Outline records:
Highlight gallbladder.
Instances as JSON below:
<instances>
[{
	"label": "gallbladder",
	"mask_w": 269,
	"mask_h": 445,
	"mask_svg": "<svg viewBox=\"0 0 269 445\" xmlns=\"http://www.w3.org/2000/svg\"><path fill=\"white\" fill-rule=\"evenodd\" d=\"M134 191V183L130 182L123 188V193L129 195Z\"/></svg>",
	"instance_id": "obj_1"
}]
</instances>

*What you should do*. Reproduce all of the outline data above line for line, with no changes.

*Expected answer*.
Highlight gallbladder.
Instances as JSON below:
<instances>
[{
	"label": "gallbladder",
	"mask_w": 269,
	"mask_h": 445,
	"mask_svg": "<svg viewBox=\"0 0 269 445\" xmlns=\"http://www.w3.org/2000/svg\"><path fill=\"white\" fill-rule=\"evenodd\" d=\"M134 191V183L130 182L123 188V193L129 195Z\"/></svg>",
	"instance_id": "obj_1"
}]
</instances>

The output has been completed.